### WHAT THE TASK ASKS
Somewhere below are a line with "He is comfortable" and a later line with "Tracy Hillman summarized". Output exactly those lines and all lines between them.

[Opening LISTED ENTRIES section]

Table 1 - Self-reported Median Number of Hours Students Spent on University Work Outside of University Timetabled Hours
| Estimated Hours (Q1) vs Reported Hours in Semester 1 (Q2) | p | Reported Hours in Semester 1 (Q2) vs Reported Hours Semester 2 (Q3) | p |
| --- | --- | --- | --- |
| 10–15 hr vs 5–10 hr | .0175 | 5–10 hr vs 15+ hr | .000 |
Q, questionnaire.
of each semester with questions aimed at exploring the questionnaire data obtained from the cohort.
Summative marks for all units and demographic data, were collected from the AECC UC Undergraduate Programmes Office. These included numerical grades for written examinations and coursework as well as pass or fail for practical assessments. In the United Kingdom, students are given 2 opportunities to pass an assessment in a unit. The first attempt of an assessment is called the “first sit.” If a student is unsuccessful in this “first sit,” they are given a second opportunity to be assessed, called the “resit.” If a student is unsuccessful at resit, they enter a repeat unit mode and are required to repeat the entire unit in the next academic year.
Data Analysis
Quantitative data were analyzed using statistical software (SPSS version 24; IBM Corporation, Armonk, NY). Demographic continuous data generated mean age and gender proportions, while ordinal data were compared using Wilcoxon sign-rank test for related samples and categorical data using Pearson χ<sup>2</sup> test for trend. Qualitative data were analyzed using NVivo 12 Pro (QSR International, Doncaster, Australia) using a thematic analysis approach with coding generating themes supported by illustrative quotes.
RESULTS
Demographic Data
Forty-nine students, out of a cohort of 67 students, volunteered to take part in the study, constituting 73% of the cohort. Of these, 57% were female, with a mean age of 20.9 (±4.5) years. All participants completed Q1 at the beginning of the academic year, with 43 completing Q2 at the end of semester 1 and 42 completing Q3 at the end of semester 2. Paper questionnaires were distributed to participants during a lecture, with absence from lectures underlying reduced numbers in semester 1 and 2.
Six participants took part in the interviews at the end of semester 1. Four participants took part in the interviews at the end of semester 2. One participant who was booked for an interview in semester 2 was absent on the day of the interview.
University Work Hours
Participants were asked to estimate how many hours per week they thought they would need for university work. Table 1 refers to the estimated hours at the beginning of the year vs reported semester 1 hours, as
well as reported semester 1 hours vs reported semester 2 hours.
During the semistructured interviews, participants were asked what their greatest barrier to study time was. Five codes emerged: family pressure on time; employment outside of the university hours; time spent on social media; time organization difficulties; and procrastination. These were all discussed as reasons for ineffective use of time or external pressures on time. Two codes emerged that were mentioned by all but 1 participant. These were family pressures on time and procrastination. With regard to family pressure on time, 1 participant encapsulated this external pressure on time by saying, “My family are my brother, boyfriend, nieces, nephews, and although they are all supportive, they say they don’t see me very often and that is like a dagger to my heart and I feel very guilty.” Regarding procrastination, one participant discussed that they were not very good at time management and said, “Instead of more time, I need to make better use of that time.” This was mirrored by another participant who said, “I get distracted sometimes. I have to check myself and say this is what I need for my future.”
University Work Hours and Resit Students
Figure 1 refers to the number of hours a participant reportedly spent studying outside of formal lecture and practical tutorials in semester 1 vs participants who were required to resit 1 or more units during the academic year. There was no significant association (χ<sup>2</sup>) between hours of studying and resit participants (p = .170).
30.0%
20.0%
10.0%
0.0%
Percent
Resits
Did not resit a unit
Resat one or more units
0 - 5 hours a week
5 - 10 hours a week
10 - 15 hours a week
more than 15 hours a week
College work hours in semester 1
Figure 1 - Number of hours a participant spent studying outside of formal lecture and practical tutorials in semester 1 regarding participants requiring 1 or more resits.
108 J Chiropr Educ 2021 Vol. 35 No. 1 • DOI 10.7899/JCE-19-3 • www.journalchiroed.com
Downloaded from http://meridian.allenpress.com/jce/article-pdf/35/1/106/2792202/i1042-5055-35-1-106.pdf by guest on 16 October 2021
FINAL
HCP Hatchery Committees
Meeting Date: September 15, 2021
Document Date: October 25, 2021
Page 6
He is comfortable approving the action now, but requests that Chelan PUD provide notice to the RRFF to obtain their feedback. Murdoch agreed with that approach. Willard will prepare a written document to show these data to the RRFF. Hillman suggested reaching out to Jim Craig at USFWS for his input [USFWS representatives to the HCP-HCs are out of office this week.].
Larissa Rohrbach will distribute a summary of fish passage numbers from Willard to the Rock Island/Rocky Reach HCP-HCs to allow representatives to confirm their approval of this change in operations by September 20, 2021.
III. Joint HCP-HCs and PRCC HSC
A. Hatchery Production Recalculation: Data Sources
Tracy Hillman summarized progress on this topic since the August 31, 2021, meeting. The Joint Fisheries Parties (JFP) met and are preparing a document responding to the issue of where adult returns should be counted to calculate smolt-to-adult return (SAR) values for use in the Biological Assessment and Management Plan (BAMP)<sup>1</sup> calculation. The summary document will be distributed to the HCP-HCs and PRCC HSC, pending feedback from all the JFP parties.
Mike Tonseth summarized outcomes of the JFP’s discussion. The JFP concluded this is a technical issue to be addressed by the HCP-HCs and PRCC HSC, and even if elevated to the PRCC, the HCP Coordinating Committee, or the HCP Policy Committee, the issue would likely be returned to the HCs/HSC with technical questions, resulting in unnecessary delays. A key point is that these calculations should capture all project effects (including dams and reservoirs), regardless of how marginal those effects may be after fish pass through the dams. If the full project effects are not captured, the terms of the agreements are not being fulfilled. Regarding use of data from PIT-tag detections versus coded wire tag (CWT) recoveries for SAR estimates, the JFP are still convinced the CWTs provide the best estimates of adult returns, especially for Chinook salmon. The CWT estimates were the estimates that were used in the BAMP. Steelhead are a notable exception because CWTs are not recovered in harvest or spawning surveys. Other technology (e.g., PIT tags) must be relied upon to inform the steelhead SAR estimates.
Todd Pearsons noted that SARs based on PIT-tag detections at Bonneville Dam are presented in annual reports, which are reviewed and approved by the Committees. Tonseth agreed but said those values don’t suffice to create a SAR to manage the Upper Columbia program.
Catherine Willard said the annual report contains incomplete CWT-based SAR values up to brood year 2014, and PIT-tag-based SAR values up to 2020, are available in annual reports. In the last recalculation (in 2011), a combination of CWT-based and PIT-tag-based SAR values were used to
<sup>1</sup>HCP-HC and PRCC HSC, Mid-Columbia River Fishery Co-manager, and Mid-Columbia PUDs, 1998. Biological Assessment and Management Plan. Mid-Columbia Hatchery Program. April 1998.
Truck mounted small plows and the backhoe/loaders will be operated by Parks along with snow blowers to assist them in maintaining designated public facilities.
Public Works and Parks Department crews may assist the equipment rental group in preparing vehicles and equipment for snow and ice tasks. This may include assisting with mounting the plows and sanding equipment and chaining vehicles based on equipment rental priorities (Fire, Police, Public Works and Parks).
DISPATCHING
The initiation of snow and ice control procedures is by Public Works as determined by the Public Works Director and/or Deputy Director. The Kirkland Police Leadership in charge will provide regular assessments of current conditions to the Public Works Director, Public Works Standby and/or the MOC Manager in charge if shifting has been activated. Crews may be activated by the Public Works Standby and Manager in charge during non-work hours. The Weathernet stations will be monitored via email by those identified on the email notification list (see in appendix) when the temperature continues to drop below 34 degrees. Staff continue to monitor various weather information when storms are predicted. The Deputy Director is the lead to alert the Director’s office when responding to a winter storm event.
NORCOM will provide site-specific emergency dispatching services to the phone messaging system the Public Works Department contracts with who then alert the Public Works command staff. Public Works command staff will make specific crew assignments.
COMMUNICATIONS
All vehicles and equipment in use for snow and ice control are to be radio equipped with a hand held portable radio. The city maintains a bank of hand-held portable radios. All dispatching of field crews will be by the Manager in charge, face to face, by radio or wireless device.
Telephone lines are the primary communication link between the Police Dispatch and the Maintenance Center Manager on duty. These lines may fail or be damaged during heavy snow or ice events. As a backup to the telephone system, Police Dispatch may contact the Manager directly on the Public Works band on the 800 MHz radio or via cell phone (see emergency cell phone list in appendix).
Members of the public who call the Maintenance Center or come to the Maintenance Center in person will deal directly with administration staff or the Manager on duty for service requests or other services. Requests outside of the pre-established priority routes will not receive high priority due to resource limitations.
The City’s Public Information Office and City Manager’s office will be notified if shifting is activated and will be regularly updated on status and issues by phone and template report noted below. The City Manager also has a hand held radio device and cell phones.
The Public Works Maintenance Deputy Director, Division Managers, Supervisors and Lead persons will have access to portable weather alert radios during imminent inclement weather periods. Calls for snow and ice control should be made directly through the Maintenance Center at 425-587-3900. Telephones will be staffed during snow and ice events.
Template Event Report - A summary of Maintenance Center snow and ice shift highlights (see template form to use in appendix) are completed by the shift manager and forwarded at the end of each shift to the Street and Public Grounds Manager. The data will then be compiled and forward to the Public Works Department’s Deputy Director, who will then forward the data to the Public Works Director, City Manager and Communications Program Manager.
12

[Closing LISTED ENTRIES section]

### RESPONSE TO THIS EXERCISE
He is comfortable approving the action now, but requests that Chelan PUD provide notice to the RRFF to obtain their feedback. Murdoch agreed with that approach. Willard will prepare a written document to show these data to the RRFF. Hillman suggested reaching out to Jim Craig at USFWS for his input [USFWS representatives to the HCP-HCs are out of office this week.].
Larissa Rohrbach will distribute a summary of fish passage numbers from Willard to the Rock Island/Rocky Reach HCP-HCs to allow representatives to confirm their approval of this change in operations by September 20, 2021.
III. Joint HCP-HCs and PRCC HSC
A. Hatchery Production Recalculation: Data Sources
Tracy Hillman summarized progress on this topic since the August 31, 2021, meeting. The Joint Fisheries Parties (JFP) met and are preparing a document responding to the issue of where adult returns should be counted to calculate smolt-to-adult return (SAR) values for use in the Biological Assessment and Management Plan (BAMP)<sup>1</sup> calculation. The summary document will be distributed to the HCP-HCs and PRCC HSC, pending feedback from all the JFP parties.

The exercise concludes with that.